Exercise directions
Report each line of the material below that contains the string "Wirtschaftskammer". Case counts.
── Data for analysis
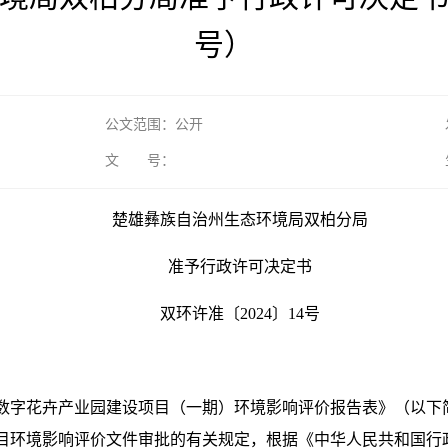
号）
公文范围：公开
文 号：
楚雄彝族自治州生态环境局双柏分局
准予行政许可决定书
双环许准〔2024〕14号
双柏县数字花卉产业园建设项目（一期）环境影响评价报告表》（以
目环境影响评价文件审批的有关规定，根据《中华人民共和国行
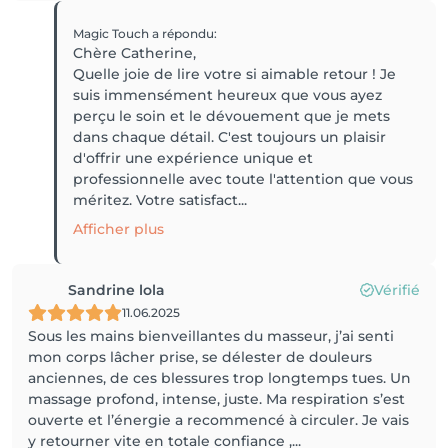
Magic Touch
a répondu
:
Chère Catherine,
Quelle joie de lire votre si aimable retour ! Je
suis immensément heureux que vous ayez
perçu le soin et le dévouement que je mets
dans chaque détail. C'est toujours un plaisir
d'offrir une expérience unique et
professionnelle avec toute l'attention que vous
méritez. Votre satisfact...
Afficher plus
Sandrine lola
Vérifié
11.06.2025
Sous les mains bienveillantes du masseur, j’ai senti
mon corps lâcher prise, se délester de douleurs
anciennes, de ces blessures trop longtemps tues. Un
massage profond, intense, juste. Ma respiration s’est
ouverte et l’énergie a recommencé à circuler. Je vais
y retourner vite en totale confiance ,...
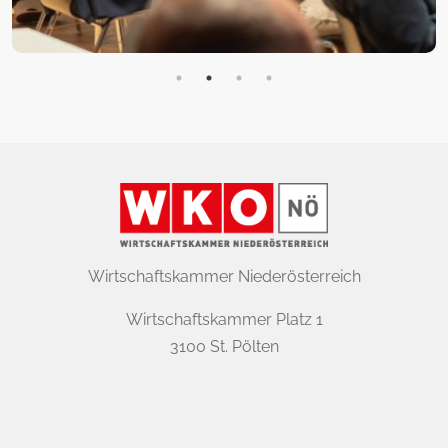
Wirtschaftskammer Niederösterreich
Wirtschaftskammer Platz 1
3100 St. Pölten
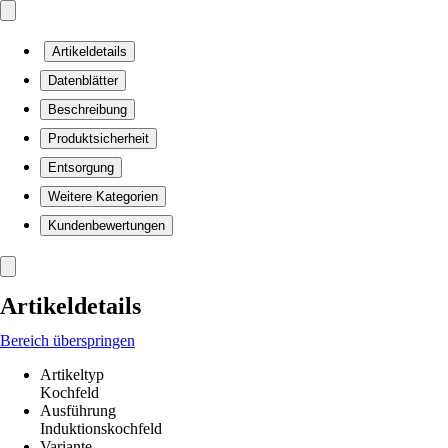
Artikeldetails
Datenblätter
Beschreibung
Produktsicherheit
Entsorgung
Weitere Kategorien
Kundenbewertungen
Artikeldetails
Bereich überspringen
Artikeltyp
Kochfeld
Ausführung
Induktionskochfeld
Variante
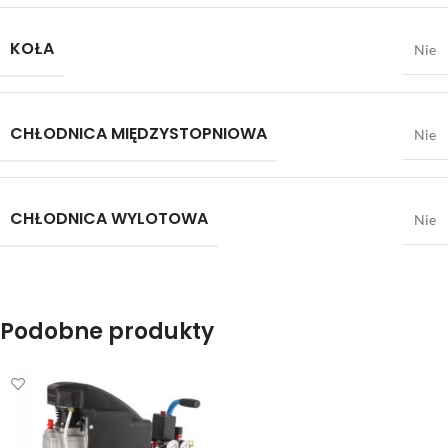
KOŁA
Nie
CHŁODNICA MIĘDZYSTOPNIOWA
Nie
CHŁODNICA WYLOTOWA
Nie
Podobne produkty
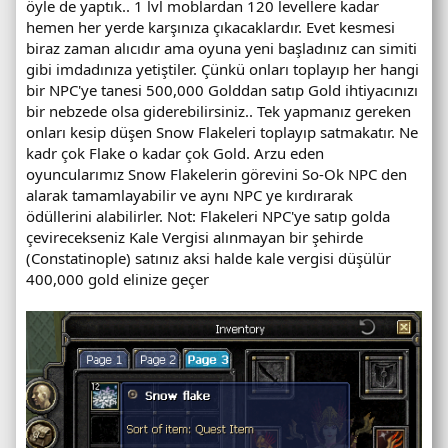
öyle de yaptık.. 1 lvl moblardan 120 levellere kadar
hemen her yerde karşınıza çıkacaklardır. Evet kesmesi
biraz zaman alıcıdır ama oyuna yeni başladınız can simiti
gibi imdadınıza yetiştiler. Çünkü onları toplayıp her hangi
bir NPC'ye tanesi 500,000 Golddan satıp Gold ihtiyacınızı
bir nebzede olsa giderebilirsiniz.. Tek yapmanız gereken
onları kesip düşen Snow Flakeleri toplayıp satmakatır. Ne
kadr çok Flake o kadar çok Gold. Arzu eden
oyuncularımız Snow Flakelerin görevini So-Ok NPC den
alarak tamamlayabilir ve aynı NPC ye kırdırarak
ödüllerini alabilirler. Not: Flakeleri NPC'ye satıp golda
çevirecekseniz Kale Vergisi alınmayan bir şehirde
(Constatinople) satınız aksi halde kale vergisi düşülür
400,000 gold elinize geçer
────
Exercise output
Wirtschaftskammer Niederösterreich
Wirtschaftskammer Platz 1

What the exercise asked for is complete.